Loin de se retirer, il a immédiatement canalisé son énergie créatrice dans un nouveau projet, Mr. Paul & The Lowriders. Ce groupe lui a permis d'explorer des territoires sonores centrés sur les instruments à registre grave, comme les basses, les guitares barytons et les banjos basse. En 2023, il a sorti l'album Unguarded Thoughts, un titre évocateur qui peut être considéré comme son testament artistique. Cet ultime opus est la preuve de sa passion indéfectible pour la musique, un dernier message partagé avec le monde.

Son dernier concert avec Triggerfinger a eu lieu dans une Ancienne Belgique chargée d'émotion le 11 juin 2023, un adieu incandescent à vingt ans d'histoire commune. Sa toute dernière apparition sur scène, tous projets confondus, s'est déroulée en octobre 2024, marquant la fin d'une ère pour la musique belge.

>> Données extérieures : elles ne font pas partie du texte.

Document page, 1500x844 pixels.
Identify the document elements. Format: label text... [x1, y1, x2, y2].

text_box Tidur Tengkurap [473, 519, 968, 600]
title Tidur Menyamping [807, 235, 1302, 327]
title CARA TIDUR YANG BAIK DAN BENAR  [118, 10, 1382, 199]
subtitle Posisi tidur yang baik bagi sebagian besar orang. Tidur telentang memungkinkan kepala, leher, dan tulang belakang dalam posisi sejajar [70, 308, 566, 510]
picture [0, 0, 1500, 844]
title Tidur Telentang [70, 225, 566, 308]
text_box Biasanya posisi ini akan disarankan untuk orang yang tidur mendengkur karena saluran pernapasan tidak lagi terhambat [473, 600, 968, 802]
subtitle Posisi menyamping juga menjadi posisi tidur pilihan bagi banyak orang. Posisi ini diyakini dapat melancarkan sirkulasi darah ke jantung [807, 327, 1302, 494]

L'héritage de Paul Van Bruystegem va de la rock star au style impeccable, l'innovateur sonore, le producteur avisé et le mentor discret. Il restera dans les mémoires comme une "stille kracht" (une force tranquille), dont l'influence a largement dépassé les quatre cordes de son instrument. On souligne autant son "groove caractéristique" que son humour et sa chaleur humaine, le décrivant comme un "ami et compagnon bien-aimé".

Mais l'image la plus juste est peut-être celle évoquée par Ruben Block : "een man met een groovende donder" – un homme au tonnerre groovy. Aujourd'hui, Paul Van Bruystegem s'est tu. Mais le tonnerre de sa basse, unique, subversive et profondément groovy, continuera de résonner longtemps dans le panthéon du rock européen. Comme l'ont écrit ses amis, sa musique "blijft voortleven" – elle continue de vivre.